The project had ''moved slowly'' since scoping work restarted last May, university property services director Barry MacKay said in a report tabled at the university's recent capital development committee meeting.
The $50 million to $100 million project will replace the current school building, which former school dean Prof Greg Seymour has said did not meet ''the requirements of the 21st century''.
University chief operating officer John Patrick recently said this would be the ''highest-cost and possibly most complex capital works project ever undertaken by this university''.
Mr MacKay said a value management workshop was held last August to help in further defining the project brief.
This did not provide any significant project savings, but later work had ''provided options which should allow the project to proceed''.
And efforts were being made to get the project ''back on track'', the report noted.
Mr Patrick said in February the university aimed to spend more than $600 million on infrastructure as part of its priority development plan.
Most projects in that plan - including the dentistry school - would start in the next two years, he said.

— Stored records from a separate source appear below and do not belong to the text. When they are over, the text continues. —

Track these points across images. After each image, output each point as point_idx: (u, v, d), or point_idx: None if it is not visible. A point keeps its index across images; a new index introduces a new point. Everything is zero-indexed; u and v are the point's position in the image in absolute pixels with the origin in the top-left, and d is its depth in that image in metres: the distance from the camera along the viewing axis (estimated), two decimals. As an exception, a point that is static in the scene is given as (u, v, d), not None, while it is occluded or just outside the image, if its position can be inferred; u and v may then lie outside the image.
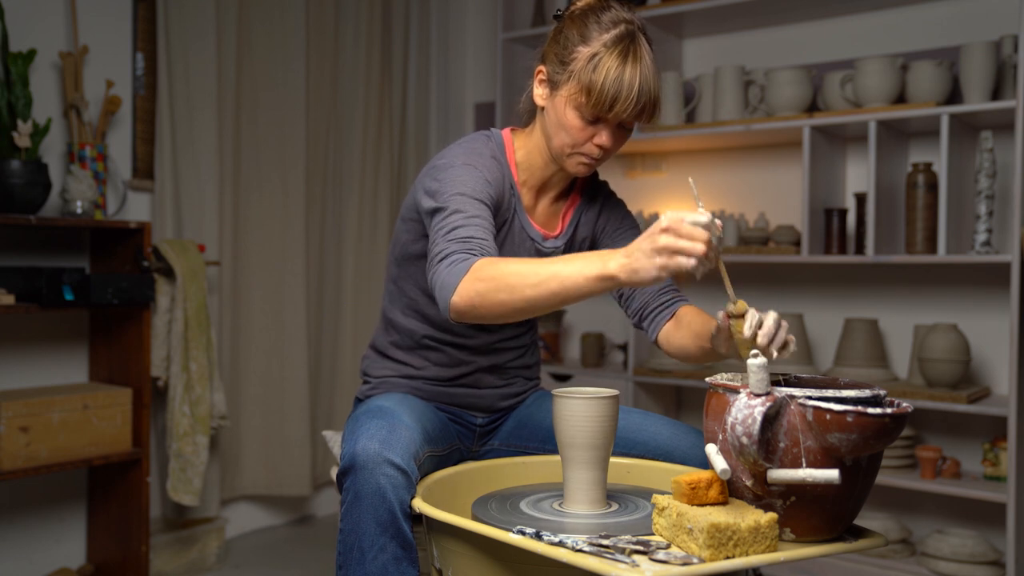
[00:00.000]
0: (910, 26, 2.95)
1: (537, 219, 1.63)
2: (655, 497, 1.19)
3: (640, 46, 1.48)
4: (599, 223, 1.69)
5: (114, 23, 2.76)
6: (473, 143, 1.56)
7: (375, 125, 3.51)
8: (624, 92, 1.45)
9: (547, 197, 1.64)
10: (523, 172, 1.60)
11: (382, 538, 1.31)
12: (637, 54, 1.46)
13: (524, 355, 1.73)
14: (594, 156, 1.52)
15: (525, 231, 1.59)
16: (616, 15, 1.49)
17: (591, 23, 1.48)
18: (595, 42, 1.46)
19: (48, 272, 2.34)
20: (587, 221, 1.68)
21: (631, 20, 1.49)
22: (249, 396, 3.10)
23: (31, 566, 2.60)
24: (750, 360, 1.14)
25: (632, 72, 1.45)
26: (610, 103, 1.45)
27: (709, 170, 3.37)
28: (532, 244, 1.60)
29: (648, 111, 1.50)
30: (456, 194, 1.43)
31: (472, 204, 1.42)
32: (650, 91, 1.47)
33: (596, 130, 1.49)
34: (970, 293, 2.84)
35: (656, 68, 1.50)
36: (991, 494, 2.50)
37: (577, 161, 1.53)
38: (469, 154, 1.52)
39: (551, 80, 1.51)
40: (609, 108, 1.45)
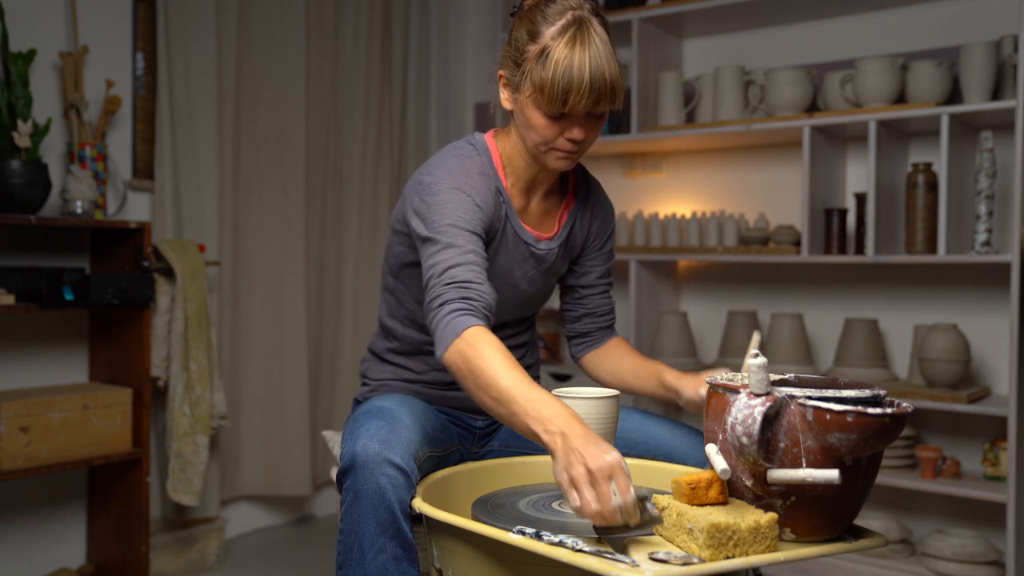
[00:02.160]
0: (910, 26, 2.95)
1: (530, 220, 1.62)
2: (655, 497, 1.19)
3: (588, 32, 1.43)
4: (591, 231, 1.70)
5: (114, 23, 2.76)
6: (460, 158, 1.53)
7: (375, 125, 3.51)
8: (575, 83, 1.41)
9: (538, 196, 1.62)
10: (510, 175, 1.59)
11: (382, 538, 1.30)
12: (585, 41, 1.42)
13: (524, 356, 1.73)
14: (569, 150, 1.50)
15: (518, 235, 1.58)
16: (562, 4, 1.45)
17: (538, 18, 1.46)
18: (543, 37, 1.44)
19: (48, 272, 2.34)
20: (582, 225, 1.68)
21: (579, 6, 1.45)
22: (249, 396, 3.10)
23: (31, 566, 2.60)
24: (750, 360, 1.14)
25: (581, 60, 1.41)
26: (563, 97, 1.42)
27: (709, 170, 3.37)
28: (526, 247, 1.59)
29: (607, 97, 1.45)
30: (448, 225, 1.42)
31: (464, 237, 1.42)
32: (604, 76, 1.42)
33: (564, 125, 1.47)
34: (970, 293, 2.84)
35: (610, 50, 1.45)
36: (991, 494, 2.50)
37: (555, 157, 1.51)
38: (457, 175, 1.49)
39: (511, 83, 1.50)
40: (563, 102, 1.43)
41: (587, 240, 1.70)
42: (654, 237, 3.30)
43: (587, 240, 1.70)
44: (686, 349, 3.15)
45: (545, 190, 1.63)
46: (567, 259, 1.69)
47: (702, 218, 3.22)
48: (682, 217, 3.25)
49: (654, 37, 3.26)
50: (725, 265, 3.32)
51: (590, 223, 1.69)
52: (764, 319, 3.20)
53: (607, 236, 1.72)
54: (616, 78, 1.44)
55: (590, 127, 1.49)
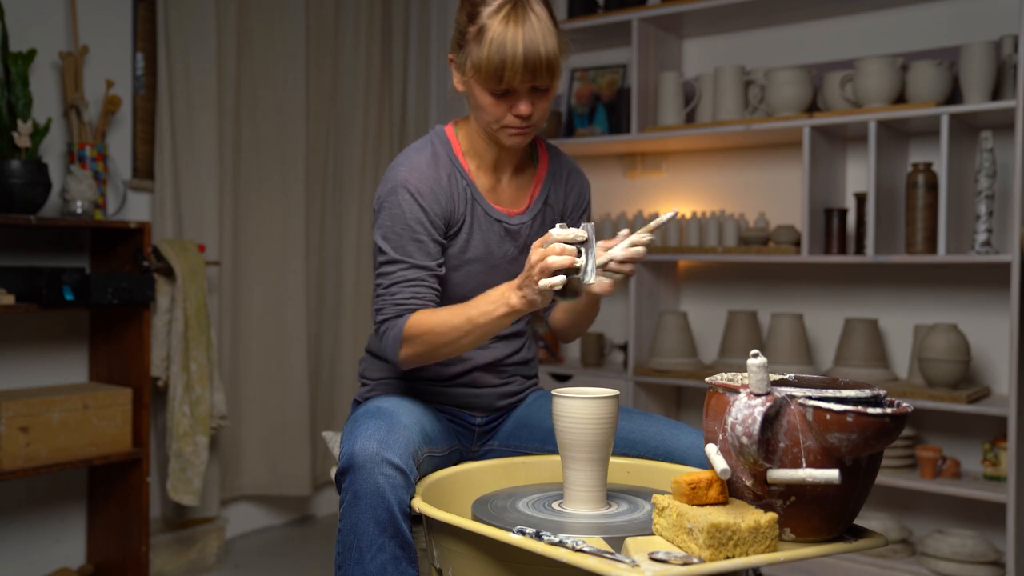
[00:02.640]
0: (910, 26, 2.95)
1: (501, 198, 1.65)
2: (655, 497, 1.19)
3: (524, 10, 1.47)
4: (567, 203, 1.73)
5: (114, 23, 2.76)
6: (419, 155, 1.59)
7: (375, 125, 3.51)
8: (508, 58, 1.46)
9: (507, 173, 1.66)
10: (473, 160, 1.63)
11: (381, 538, 1.31)
12: (520, 18, 1.46)
13: (521, 349, 1.72)
14: (519, 126, 1.53)
15: (489, 214, 1.62)
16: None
17: (478, 2, 1.50)
18: (481, 17, 1.49)
19: (48, 272, 2.34)
20: (557, 196, 1.71)
21: None
22: (249, 396, 3.10)
23: (31, 566, 2.59)
24: (750, 360, 1.14)
25: (515, 35, 1.46)
26: (498, 72, 1.47)
27: (709, 170, 3.37)
28: (500, 225, 1.63)
29: (543, 71, 1.48)
30: (395, 235, 1.53)
31: (411, 246, 1.53)
32: (538, 50, 1.46)
33: (510, 101, 1.52)
34: (970, 293, 2.84)
35: (549, 27, 1.49)
36: (991, 494, 2.50)
37: (507, 135, 1.55)
38: (414, 174, 1.55)
39: (458, 65, 1.55)
40: (499, 78, 1.47)
41: (564, 213, 1.73)
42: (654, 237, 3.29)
43: (564, 213, 1.73)
44: (686, 349, 3.15)
45: (514, 167, 1.67)
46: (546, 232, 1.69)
47: (702, 218, 3.22)
48: (682, 217, 3.25)
49: (654, 37, 3.26)
50: (725, 265, 3.32)
51: (565, 196, 1.73)
52: (764, 319, 3.20)
53: (584, 208, 1.76)
54: (552, 53, 1.48)
55: (537, 100, 1.53)
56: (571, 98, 3.60)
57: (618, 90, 3.48)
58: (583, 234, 1.35)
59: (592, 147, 3.42)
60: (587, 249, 1.36)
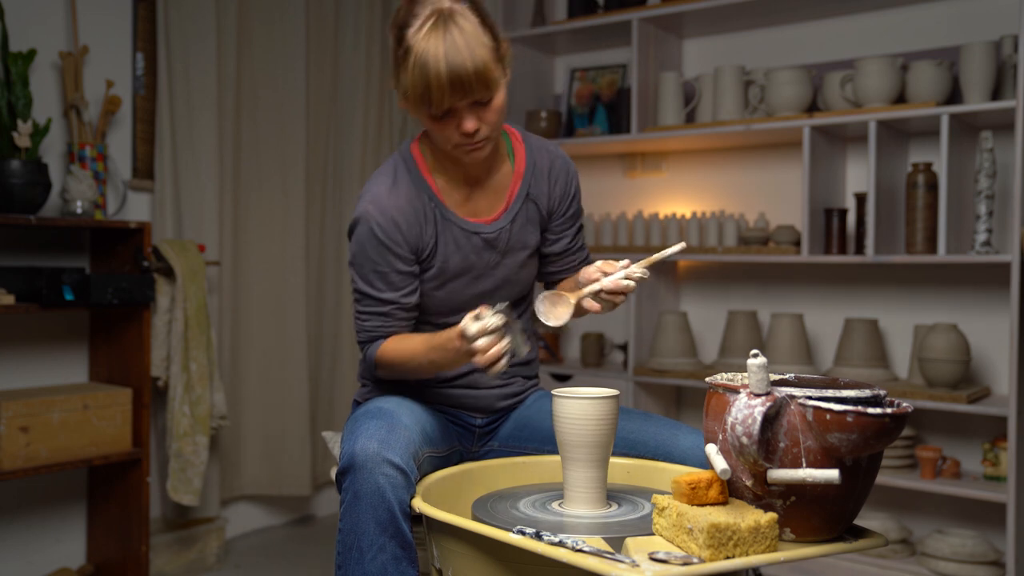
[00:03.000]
0: (910, 26, 2.95)
1: (478, 208, 1.60)
2: (655, 497, 1.19)
3: (447, 22, 1.38)
4: (554, 191, 1.66)
5: (114, 23, 2.76)
6: (380, 183, 1.55)
7: (375, 125, 3.51)
8: (432, 79, 1.38)
9: (483, 185, 1.60)
10: (441, 176, 1.58)
11: (381, 538, 1.30)
12: (442, 33, 1.38)
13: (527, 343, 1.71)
14: (473, 143, 1.46)
15: (465, 229, 1.57)
16: (424, 5, 1.41)
17: (406, 20, 1.43)
18: (406, 38, 1.41)
19: (48, 272, 2.34)
20: (539, 189, 1.63)
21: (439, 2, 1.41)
22: (249, 396, 3.10)
23: (31, 566, 2.59)
24: (750, 360, 1.14)
25: (436, 53, 1.37)
26: (425, 96, 1.40)
27: (709, 170, 3.37)
28: (477, 237, 1.58)
29: (474, 85, 1.40)
30: (360, 267, 1.54)
31: (375, 278, 1.53)
32: (463, 65, 1.37)
33: (454, 120, 1.44)
34: (970, 293, 2.84)
35: (477, 35, 1.39)
36: (991, 494, 2.50)
37: (463, 152, 1.49)
38: (373, 205, 1.52)
39: (400, 93, 1.48)
40: (428, 101, 1.41)
41: (552, 205, 1.66)
42: (654, 237, 3.30)
43: (552, 205, 1.66)
44: (686, 349, 3.15)
45: (488, 171, 1.60)
46: (532, 229, 1.65)
47: (702, 218, 3.22)
48: (682, 217, 3.25)
49: (654, 37, 3.26)
50: (725, 265, 3.32)
51: (550, 187, 1.65)
52: (764, 319, 3.20)
53: (571, 198, 1.68)
54: (481, 65, 1.39)
55: (482, 113, 1.45)
56: (571, 98, 3.60)
57: (618, 90, 3.48)
58: (496, 322, 1.35)
59: (592, 147, 3.42)
60: (509, 330, 1.37)
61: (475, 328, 1.33)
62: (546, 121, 3.46)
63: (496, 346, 1.33)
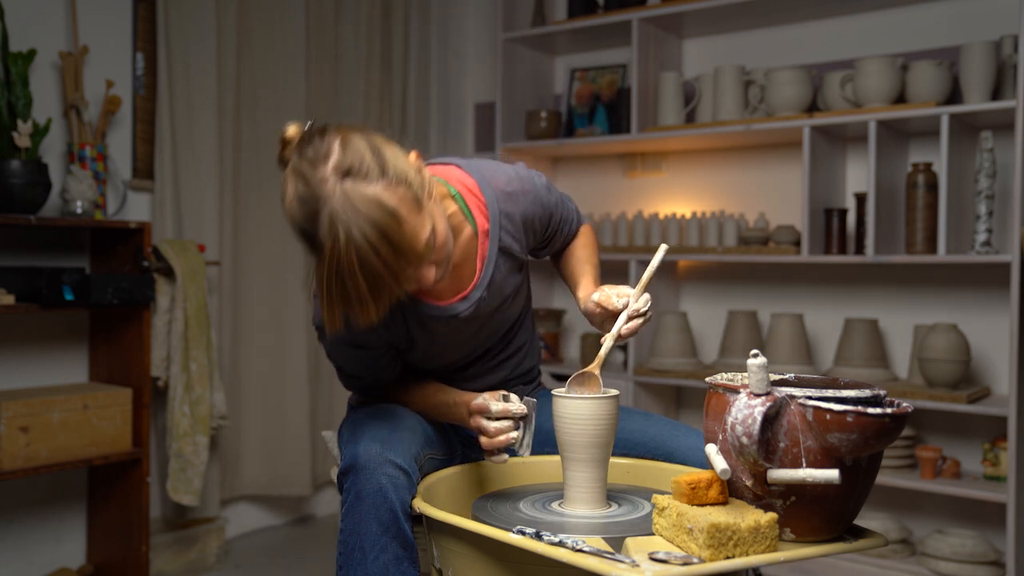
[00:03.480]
0: (910, 26, 2.95)
1: (451, 290, 1.46)
2: (655, 497, 1.19)
3: (355, 240, 1.16)
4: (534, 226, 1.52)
5: (114, 23, 2.76)
6: None
7: (375, 125, 3.51)
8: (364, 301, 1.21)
9: (458, 265, 1.45)
10: None
11: (383, 538, 1.30)
12: (354, 256, 1.17)
13: (523, 359, 1.70)
14: (431, 287, 1.31)
15: (436, 316, 1.44)
16: (316, 204, 1.19)
17: (306, 231, 1.22)
18: (321, 248, 1.20)
19: (48, 272, 2.34)
20: (509, 232, 1.47)
21: (327, 195, 1.18)
22: (249, 396, 3.10)
23: (31, 566, 2.59)
24: (750, 360, 1.14)
25: (358, 282, 1.18)
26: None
27: (709, 170, 3.37)
28: (453, 318, 1.44)
29: (406, 277, 1.23)
30: (335, 358, 1.49)
31: (352, 366, 1.49)
32: (370, 320, 1.21)
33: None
34: (970, 293, 2.84)
35: (388, 229, 1.17)
36: (991, 494, 2.50)
37: (430, 293, 1.40)
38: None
39: None
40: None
41: (535, 234, 1.55)
42: (654, 237, 3.30)
43: (535, 234, 1.55)
44: (686, 349, 3.15)
45: (459, 256, 1.44)
46: (514, 273, 1.52)
47: (702, 218, 3.22)
48: (682, 217, 3.25)
49: (654, 37, 3.26)
50: (725, 265, 3.32)
51: (523, 223, 1.50)
52: (764, 319, 3.20)
53: (549, 216, 1.55)
54: (405, 256, 1.19)
55: (430, 272, 1.28)
56: (571, 98, 3.60)
57: (618, 90, 3.48)
58: (521, 410, 1.36)
59: (592, 147, 3.42)
60: (526, 424, 1.37)
61: (498, 408, 1.36)
62: (546, 121, 3.46)
63: (506, 435, 1.35)
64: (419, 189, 1.23)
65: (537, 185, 1.52)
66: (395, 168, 1.21)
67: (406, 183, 1.21)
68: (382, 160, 1.20)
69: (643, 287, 1.41)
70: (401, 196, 1.19)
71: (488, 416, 1.37)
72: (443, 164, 1.50)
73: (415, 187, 1.22)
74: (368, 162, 1.19)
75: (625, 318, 1.40)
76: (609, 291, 1.43)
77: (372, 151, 1.21)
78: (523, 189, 1.49)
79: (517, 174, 1.50)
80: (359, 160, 1.18)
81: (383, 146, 1.23)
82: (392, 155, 1.23)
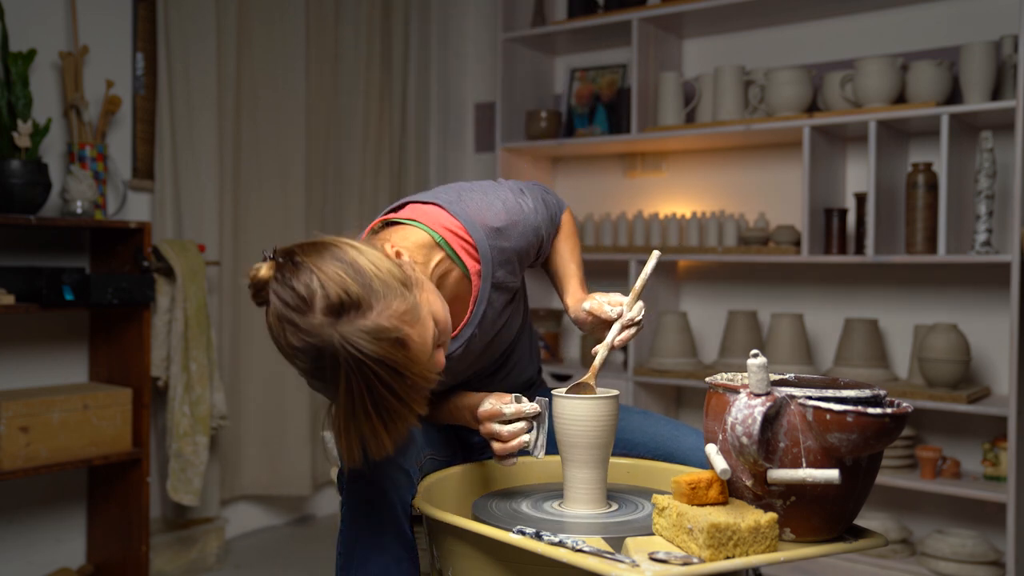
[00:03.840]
0: (910, 26, 2.95)
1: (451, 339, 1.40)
2: (655, 497, 1.19)
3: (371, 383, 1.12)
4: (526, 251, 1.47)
5: (114, 23, 2.76)
6: None
7: (375, 125, 3.51)
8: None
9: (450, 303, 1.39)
10: None
11: (383, 538, 1.30)
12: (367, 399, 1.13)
13: (526, 368, 1.70)
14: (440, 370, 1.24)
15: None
16: (316, 357, 1.12)
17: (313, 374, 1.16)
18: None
19: (48, 272, 2.34)
20: (502, 264, 1.43)
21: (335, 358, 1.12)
22: (249, 396, 3.10)
23: (31, 566, 2.59)
24: (750, 360, 1.14)
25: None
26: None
27: (709, 170, 3.37)
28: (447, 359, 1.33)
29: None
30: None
31: None
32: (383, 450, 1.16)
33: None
34: (970, 293, 2.84)
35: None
36: (991, 494, 2.50)
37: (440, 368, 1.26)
38: None
39: None
40: None
41: (528, 259, 1.51)
42: (654, 237, 3.30)
43: (528, 259, 1.51)
44: (686, 349, 3.15)
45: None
46: (505, 305, 1.48)
47: (702, 218, 3.22)
48: (682, 217, 3.25)
49: (654, 37, 3.26)
50: (725, 265, 3.32)
51: (517, 255, 1.45)
52: (764, 319, 3.20)
53: (540, 237, 1.50)
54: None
55: (439, 360, 1.23)
56: (571, 98, 3.60)
57: (618, 90, 3.48)
58: (534, 409, 1.35)
59: (592, 147, 3.42)
60: (539, 424, 1.36)
61: (511, 410, 1.35)
62: (546, 121, 3.46)
63: (519, 438, 1.35)
64: (407, 286, 1.17)
65: (525, 212, 1.45)
66: (379, 281, 1.14)
67: (395, 292, 1.14)
68: (364, 279, 1.13)
69: (636, 295, 1.40)
70: (397, 313, 1.13)
71: (501, 420, 1.36)
72: (425, 204, 1.42)
73: (405, 290, 1.16)
74: (354, 291, 1.11)
75: (619, 328, 1.39)
76: (601, 299, 1.42)
77: (351, 274, 1.13)
78: (512, 221, 1.43)
79: (504, 206, 1.43)
80: (344, 292, 1.11)
81: (357, 257, 1.15)
82: (369, 264, 1.15)
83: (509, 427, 1.35)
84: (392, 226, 1.40)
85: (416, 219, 1.39)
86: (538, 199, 1.52)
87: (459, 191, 1.45)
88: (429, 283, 1.25)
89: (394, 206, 1.45)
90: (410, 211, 1.41)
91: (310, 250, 1.16)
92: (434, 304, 1.22)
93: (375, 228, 1.42)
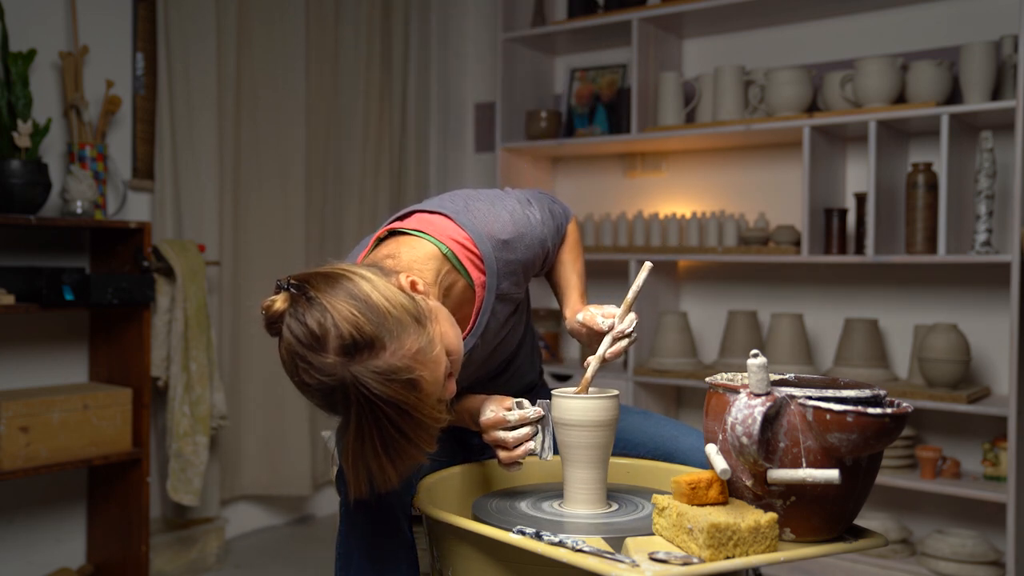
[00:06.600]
0: (910, 26, 2.95)
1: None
2: (655, 497, 1.19)
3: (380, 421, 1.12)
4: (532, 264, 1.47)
5: (114, 23, 2.76)
6: None
7: (375, 125, 3.51)
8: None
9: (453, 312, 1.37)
10: None
11: (383, 539, 1.30)
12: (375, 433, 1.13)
13: (528, 371, 1.69)
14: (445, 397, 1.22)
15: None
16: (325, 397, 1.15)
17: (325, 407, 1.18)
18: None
19: (48, 272, 2.34)
20: (507, 275, 1.42)
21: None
22: (249, 396, 3.10)
23: (31, 566, 2.59)
24: (750, 360, 1.14)
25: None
26: None
27: (709, 170, 3.37)
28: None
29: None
30: None
31: None
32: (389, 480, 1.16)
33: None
34: (970, 293, 2.84)
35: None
36: (991, 494, 2.50)
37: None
38: None
39: None
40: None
41: (534, 270, 1.51)
42: (654, 237, 3.30)
43: (534, 270, 1.51)
44: (686, 349, 3.15)
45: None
46: (508, 315, 1.48)
47: (702, 218, 3.22)
48: (682, 217, 3.25)
49: (654, 37, 3.26)
50: (725, 265, 3.32)
51: (523, 267, 1.45)
52: (764, 319, 3.20)
53: (546, 249, 1.50)
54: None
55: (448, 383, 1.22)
56: (571, 98, 3.60)
57: (618, 90, 3.48)
58: (537, 414, 1.34)
59: (592, 147, 3.42)
60: (543, 427, 1.36)
61: (514, 416, 1.34)
62: (546, 121, 3.46)
63: (525, 445, 1.34)
64: (421, 321, 1.16)
65: (532, 223, 1.45)
66: (392, 319, 1.13)
67: (408, 329, 1.14)
68: (378, 317, 1.12)
69: (627, 307, 1.39)
70: (410, 352, 1.13)
71: (505, 427, 1.35)
72: (432, 214, 1.41)
73: (419, 327, 1.15)
74: (367, 330, 1.10)
75: (610, 340, 1.38)
76: (595, 311, 1.42)
77: (364, 311, 1.12)
78: (519, 233, 1.42)
79: (512, 217, 1.42)
80: (356, 331, 1.10)
81: (371, 292, 1.14)
82: (382, 300, 1.14)
83: (514, 433, 1.35)
84: (398, 236, 1.39)
85: (423, 230, 1.38)
86: (545, 210, 1.51)
87: (466, 200, 1.44)
88: (443, 311, 1.24)
89: (400, 215, 1.45)
90: (416, 221, 1.40)
91: (323, 283, 1.15)
92: (447, 335, 1.21)
93: (381, 237, 1.41)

Asked later about more recent progress, Mr Patrick said the project was included in a ''revised and updated priority development plan'', which would be considered by the University Council midyear.
Asked when any physical work was likely to start on site, he said it was ''still too early to determine this''.
''However, this is a very important project and we expect it to have a very high priority,'' he said.
''Assuming that council approves the high priority of the dental project, more detailed planning and costing of the preferred option will follow.''
This would lead to a formal capital expenditure evaluation and a request for a project budget in due course.
Given the project's cost and complexity, it would have a ''large number of challenges''.
It was ''too early to specify exactly what these challenges will be'' until the preferred option was agreed by the project working party and detailed planning work proceeded.
At the university's latest council meeting Mr Patrick said rehousing staff during construction would be a significant challenge for the project.